Case Studies
Situation 1
Business (with multiple owners) without an effective business succession plan in place.
Issue: Owner retires from the business.
Likely impact: Remaining partners/owners must buy out the exiting partner. But this can be complicated and escalate into a dispute since there is no agreement in place in relation to sale price or how the existing loan accounts or bank debt/guarantees should be managed/refinanced.
A new partner is also needed for the business. However, the remaining partners are unsure how to source an appropriate candidate with the requisite skills. No one within the business had been groomed to join the partnership.
Outcome: A dispute arose over the value of the business and legal proceedings were instituted.
Owners had to take out a further loan to fund the buy-out and costs of legal proceedings.
Junior and support staff were ‘let go’ due to cost-cutting measures taken to reduce cash flow pressures. Significant goodwill was lost as remaining business owners were unable to offer clients the same service standards and prompt turnaround times due to reduced staffing levels.
Existing clients with ties to the exiting owner found alternative suppliers due to ‘ill feelings’ generated by acrimonious legal proceedings.
Business development activity decreased as the remaining owners struggled with additional operational duties and fewer owners to share the workload. This resulted in a considerable decrease in business earnings, which took more than two years to stabilise.
Situation 2
Business (with multiple owners) with a business succession plan in place without effective agreements binding the owners to the terms of the plan.
Issue: Owner retires from the business.
Likely impact: Remaining owners must buy out the exiting partner. But this can be complicated and escalate into a dispute since there is no agreement in place to bind the owners to the proposed business valuation method.

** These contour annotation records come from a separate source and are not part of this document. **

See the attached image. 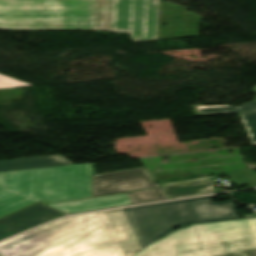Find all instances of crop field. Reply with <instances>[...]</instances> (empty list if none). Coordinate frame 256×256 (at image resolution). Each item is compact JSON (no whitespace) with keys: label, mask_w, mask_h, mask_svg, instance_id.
Listing matches in <instances>:
<instances>
[{"label":"crop field","mask_w":256,"mask_h":256,"mask_svg":"<svg viewBox=\"0 0 256 256\" xmlns=\"http://www.w3.org/2000/svg\"><path fill=\"white\" fill-rule=\"evenodd\" d=\"M62 215L65 214L37 203L15 214L1 218L0 240Z\"/></svg>","instance_id":"obj_6"},{"label":"crop field","mask_w":256,"mask_h":256,"mask_svg":"<svg viewBox=\"0 0 256 256\" xmlns=\"http://www.w3.org/2000/svg\"><path fill=\"white\" fill-rule=\"evenodd\" d=\"M252 91L256 92V86L253 87ZM193 109L196 116L244 112V111H256V101L242 104L240 105V107L194 105Z\"/></svg>","instance_id":"obj_10"},{"label":"crop field","mask_w":256,"mask_h":256,"mask_svg":"<svg viewBox=\"0 0 256 256\" xmlns=\"http://www.w3.org/2000/svg\"><path fill=\"white\" fill-rule=\"evenodd\" d=\"M238 114L250 139L251 145H256V112H244Z\"/></svg>","instance_id":"obj_11"},{"label":"crop field","mask_w":256,"mask_h":256,"mask_svg":"<svg viewBox=\"0 0 256 256\" xmlns=\"http://www.w3.org/2000/svg\"><path fill=\"white\" fill-rule=\"evenodd\" d=\"M44 203V202H41ZM67 214L101 208L131 205L126 194L81 199L57 204L44 203Z\"/></svg>","instance_id":"obj_7"},{"label":"crop field","mask_w":256,"mask_h":256,"mask_svg":"<svg viewBox=\"0 0 256 256\" xmlns=\"http://www.w3.org/2000/svg\"><path fill=\"white\" fill-rule=\"evenodd\" d=\"M159 0H0V29L109 30L157 39Z\"/></svg>","instance_id":"obj_2"},{"label":"crop field","mask_w":256,"mask_h":256,"mask_svg":"<svg viewBox=\"0 0 256 256\" xmlns=\"http://www.w3.org/2000/svg\"><path fill=\"white\" fill-rule=\"evenodd\" d=\"M216 176L162 184L169 199L214 192Z\"/></svg>","instance_id":"obj_8"},{"label":"crop field","mask_w":256,"mask_h":256,"mask_svg":"<svg viewBox=\"0 0 256 256\" xmlns=\"http://www.w3.org/2000/svg\"><path fill=\"white\" fill-rule=\"evenodd\" d=\"M235 185L246 184L249 187L256 186V171L241 172L226 175Z\"/></svg>","instance_id":"obj_12"},{"label":"crop field","mask_w":256,"mask_h":256,"mask_svg":"<svg viewBox=\"0 0 256 256\" xmlns=\"http://www.w3.org/2000/svg\"><path fill=\"white\" fill-rule=\"evenodd\" d=\"M72 164L61 155L0 161V172L53 167Z\"/></svg>","instance_id":"obj_9"},{"label":"crop field","mask_w":256,"mask_h":256,"mask_svg":"<svg viewBox=\"0 0 256 256\" xmlns=\"http://www.w3.org/2000/svg\"><path fill=\"white\" fill-rule=\"evenodd\" d=\"M134 256H256V218L194 224Z\"/></svg>","instance_id":"obj_3"},{"label":"crop field","mask_w":256,"mask_h":256,"mask_svg":"<svg viewBox=\"0 0 256 256\" xmlns=\"http://www.w3.org/2000/svg\"><path fill=\"white\" fill-rule=\"evenodd\" d=\"M159 187L145 168L94 175L92 164V197ZM133 205L166 200L168 197L159 189L128 194Z\"/></svg>","instance_id":"obj_5"},{"label":"crop field","mask_w":256,"mask_h":256,"mask_svg":"<svg viewBox=\"0 0 256 256\" xmlns=\"http://www.w3.org/2000/svg\"><path fill=\"white\" fill-rule=\"evenodd\" d=\"M91 197V164L0 173V217L39 200Z\"/></svg>","instance_id":"obj_4"},{"label":"crop field","mask_w":256,"mask_h":256,"mask_svg":"<svg viewBox=\"0 0 256 256\" xmlns=\"http://www.w3.org/2000/svg\"><path fill=\"white\" fill-rule=\"evenodd\" d=\"M28 85H31V84L20 82L0 74V88L28 86Z\"/></svg>","instance_id":"obj_13"},{"label":"crop field","mask_w":256,"mask_h":256,"mask_svg":"<svg viewBox=\"0 0 256 256\" xmlns=\"http://www.w3.org/2000/svg\"><path fill=\"white\" fill-rule=\"evenodd\" d=\"M211 197L62 219L6 242L0 256H132L180 225L238 219Z\"/></svg>","instance_id":"obj_1"}]
</instances>
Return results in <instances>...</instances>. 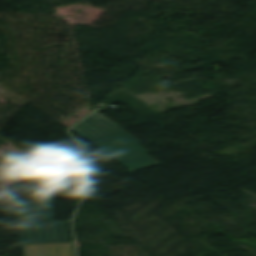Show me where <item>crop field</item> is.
<instances>
[{"instance_id": "1", "label": "crop field", "mask_w": 256, "mask_h": 256, "mask_svg": "<svg viewBox=\"0 0 256 256\" xmlns=\"http://www.w3.org/2000/svg\"><path fill=\"white\" fill-rule=\"evenodd\" d=\"M123 130L97 112L71 129L132 172L160 164L146 154L149 151L141 142Z\"/></svg>"}, {"instance_id": "3", "label": "crop field", "mask_w": 256, "mask_h": 256, "mask_svg": "<svg viewBox=\"0 0 256 256\" xmlns=\"http://www.w3.org/2000/svg\"><path fill=\"white\" fill-rule=\"evenodd\" d=\"M25 256H74L73 243L23 246Z\"/></svg>"}, {"instance_id": "2", "label": "crop field", "mask_w": 256, "mask_h": 256, "mask_svg": "<svg viewBox=\"0 0 256 256\" xmlns=\"http://www.w3.org/2000/svg\"><path fill=\"white\" fill-rule=\"evenodd\" d=\"M14 203L22 244L69 241L65 222H55L52 199Z\"/></svg>"}]
</instances>
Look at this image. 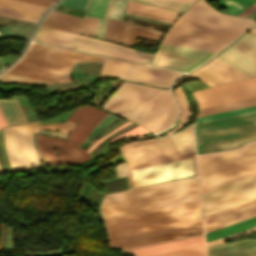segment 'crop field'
Instances as JSON below:
<instances>
[{
    "label": "crop field",
    "instance_id": "1",
    "mask_svg": "<svg viewBox=\"0 0 256 256\" xmlns=\"http://www.w3.org/2000/svg\"><path fill=\"white\" fill-rule=\"evenodd\" d=\"M101 210L109 239L202 221L198 189Z\"/></svg>",
    "mask_w": 256,
    "mask_h": 256
},
{
    "label": "crop field",
    "instance_id": "2",
    "mask_svg": "<svg viewBox=\"0 0 256 256\" xmlns=\"http://www.w3.org/2000/svg\"><path fill=\"white\" fill-rule=\"evenodd\" d=\"M121 153L130 188L197 175L192 126L172 137L130 142Z\"/></svg>",
    "mask_w": 256,
    "mask_h": 256
},
{
    "label": "crop field",
    "instance_id": "3",
    "mask_svg": "<svg viewBox=\"0 0 256 256\" xmlns=\"http://www.w3.org/2000/svg\"><path fill=\"white\" fill-rule=\"evenodd\" d=\"M254 22L219 13L204 0H198L183 13L167 34L224 46Z\"/></svg>",
    "mask_w": 256,
    "mask_h": 256
},
{
    "label": "crop field",
    "instance_id": "4",
    "mask_svg": "<svg viewBox=\"0 0 256 256\" xmlns=\"http://www.w3.org/2000/svg\"><path fill=\"white\" fill-rule=\"evenodd\" d=\"M102 59L103 57L100 56L32 43L22 59L7 72L64 82L70 81L68 74L75 62L102 61Z\"/></svg>",
    "mask_w": 256,
    "mask_h": 256
},
{
    "label": "crop field",
    "instance_id": "5",
    "mask_svg": "<svg viewBox=\"0 0 256 256\" xmlns=\"http://www.w3.org/2000/svg\"><path fill=\"white\" fill-rule=\"evenodd\" d=\"M197 153L237 148L256 140V112L195 124Z\"/></svg>",
    "mask_w": 256,
    "mask_h": 256
},
{
    "label": "crop field",
    "instance_id": "6",
    "mask_svg": "<svg viewBox=\"0 0 256 256\" xmlns=\"http://www.w3.org/2000/svg\"><path fill=\"white\" fill-rule=\"evenodd\" d=\"M201 190L256 172V143L198 156Z\"/></svg>",
    "mask_w": 256,
    "mask_h": 256
},
{
    "label": "crop field",
    "instance_id": "7",
    "mask_svg": "<svg viewBox=\"0 0 256 256\" xmlns=\"http://www.w3.org/2000/svg\"><path fill=\"white\" fill-rule=\"evenodd\" d=\"M34 41L148 64L152 53L133 50L95 38L40 26Z\"/></svg>",
    "mask_w": 256,
    "mask_h": 256
},
{
    "label": "crop field",
    "instance_id": "8",
    "mask_svg": "<svg viewBox=\"0 0 256 256\" xmlns=\"http://www.w3.org/2000/svg\"><path fill=\"white\" fill-rule=\"evenodd\" d=\"M161 92V89L123 82L103 107L140 123Z\"/></svg>",
    "mask_w": 256,
    "mask_h": 256
},
{
    "label": "crop field",
    "instance_id": "9",
    "mask_svg": "<svg viewBox=\"0 0 256 256\" xmlns=\"http://www.w3.org/2000/svg\"><path fill=\"white\" fill-rule=\"evenodd\" d=\"M6 153L13 171L42 167L33 145L31 123L3 129Z\"/></svg>",
    "mask_w": 256,
    "mask_h": 256
},
{
    "label": "crop field",
    "instance_id": "10",
    "mask_svg": "<svg viewBox=\"0 0 256 256\" xmlns=\"http://www.w3.org/2000/svg\"><path fill=\"white\" fill-rule=\"evenodd\" d=\"M129 123L130 122L126 121L125 123L122 124V126L121 125L120 126L123 127ZM121 127L100 137L86 151L67 140H61L59 138H53V137L46 136V135H38L37 146H38L39 152L41 154V157L44 161L45 166L81 164V163L91 159L88 152H90L91 149L96 144H98L105 137H107L111 133L117 131ZM51 141L53 142V145L56 149L59 161L54 153V149H53V145H52Z\"/></svg>",
    "mask_w": 256,
    "mask_h": 256
},
{
    "label": "crop field",
    "instance_id": "11",
    "mask_svg": "<svg viewBox=\"0 0 256 256\" xmlns=\"http://www.w3.org/2000/svg\"><path fill=\"white\" fill-rule=\"evenodd\" d=\"M180 73L105 58L101 77H122L164 87Z\"/></svg>",
    "mask_w": 256,
    "mask_h": 256
},
{
    "label": "crop field",
    "instance_id": "12",
    "mask_svg": "<svg viewBox=\"0 0 256 256\" xmlns=\"http://www.w3.org/2000/svg\"><path fill=\"white\" fill-rule=\"evenodd\" d=\"M213 55L215 54L162 42L150 65L188 72Z\"/></svg>",
    "mask_w": 256,
    "mask_h": 256
},
{
    "label": "crop field",
    "instance_id": "13",
    "mask_svg": "<svg viewBox=\"0 0 256 256\" xmlns=\"http://www.w3.org/2000/svg\"><path fill=\"white\" fill-rule=\"evenodd\" d=\"M204 215L256 198V177L201 195Z\"/></svg>",
    "mask_w": 256,
    "mask_h": 256
},
{
    "label": "crop field",
    "instance_id": "14",
    "mask_svg": "<svg viewBox=\"0 0 256 256\" xmlns=\"http://www.w3.org/2000/svg\"><path fill=\"white\" fill-rule=\"evenodd\" d=\"M199 107L236 101L256 96V76L193 93Z\"/></svg>",
    "mask_w": 256,
    "mask_h": 256
},
{
    "label": "crop field",
    "instance_id": "15",
    "mask_svg": "<svg viewBox=\"0 0 256 256\" xmlns=\"http://www.w3.org/2000/svg\"><path fill=\"white\" fill-rule=\"evenodd\" d=\"M197 188L196 177L128 191L107 194L102 206L149 198Z\"/></svg>",
    "mask_w": 256,
    "mask_h": 256
},
{
    "label": "crop field",
    "instance_id": "16",
    "mask_svg": "<svg viewBox=\"0 0 256 256\" xmlns=\"http://www.w3.org/2000/svg\"><path fill=\"white\" fill-rule=\"evenodd\" d=\"M203 233L202 222L109 240L110 248H130Z\"/></svg>",
    "mask_w": 256,
    "mask_h": 256
},
{
    "label": "crop field",
    "instance_id": "17",
    "mask_svg": "<svg viewBox=\"0 0 256 256\" xmlns=\"http://www.w3.org/2000/svg\"><path fill=\"white\" fill-rule=\"evenodd\" d=\"M217 57L246 76H253L256 73V37L243 35Z\"/></svg>",
    "mask_w": 256,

Outcome: A protracted legal dispute arose between the exiting and remaining owners over whether a binding agreement existed.
The strain of the legal proceedings on the business’ cash flow and resources resulted in the business ultimately failing, with the exiting and remaining owners sharing the burden of the business’ liabilities.
Situation 3
Business (with multiple owners) with an effective business succession plan dealing with voluntary exits only.
Issue: Owner is unable to continue in the business due to critical illness.
Likely impact: As this is an involuntary exit, the voluntary agreement is of no assistance in transitioning out the critically ill owner.
The remaining owners must buy out the exiting owner. But this can be complicated and escalate into a dispute since there are no provisions within the existing plan that deal with involuntary exits and no mechanism in place to fund the buy out.
Outcome: The exiting owner’s spouse wished to get involved in the day-to-day operations and take over his wife’s share of the business. The remaining owners did not feel the spouse was suitably qualified to participate in the business and proposed buying out the exiting owner’s share as soon as possible.
Since there was no buy-sell agreement in place to bind the owners to a pre-determined sale price for an owner’s involuntary exit, a dispute arose in relation to the purchase price, delaying the sale.
Pending the sale of the exiting owner’s share, her spouse continued to draw from the business on his wife’s behalf. Resentment grew among the remaining owners as they were required to work harder in the business but earn the same, or less.
Business development activity decreased as remaining owners struggled with additional operational duties and fewer owners to share the workload. This resulted in a considerable decrease in business earnings, which took more than 12 months to stabilise.
Situation 4
Business (with multiple owners) with effective business succession plan dealing with involuntary exits only.
Issue: Owner decides to leave the business.
Likely impact: As this is a voluntary exit, the involuntary agreement is of no assistance in transitioning out the retiring owner. See Situation 1.
Outcome: A dispute arose over the value of the business and the exiting owner threatened legal action. The remaining owners agreed to pay a price above market value to avoid legal proceedings, which severely hindered their cash flow and delayed their planned capital improvements to the business.
Business development activity decreased substantially as remaining owners struggled with more operational duties and fewer owners to share the workload.
The business bore significant opportunity costs resulting from the substantial delay to planned capital improvements. While the business continued to operate, the remaining owners accepted a decrease in overall earnings.
Situation 5
Business (with multiple owners) with effective Succession 4 Business Group business succession plan dealing with both voluntary and involuntary exits.
Issue: Owner dies and another elects to leave, with two remaining owners left to run the business.
Likely impact: The remaining owners expect minimal disruption to the business with both the voluntary and involuntary agreements activated and providing a guaranteed outcome in both situations.
Outcome: The business continued with minimal disruption.
The deceased owner’s share of the business was automatically transferred to the continuing owners at an agreed sale price. Any debt within the business was addressed under the insurance policy. The personal living needs of the surviving spouse (and her three children) were also met, as outlined in the policy.
‘Key person’ issues were resolved with an input of capital into the business (as outlined under the policy) to help fund a replacement.
The exiting owner’s share of the business was sold to the remaining owners using an agreed valuation method, with all parties willing participants in the sale and transition.
The business maintained optimal business continuity and viability.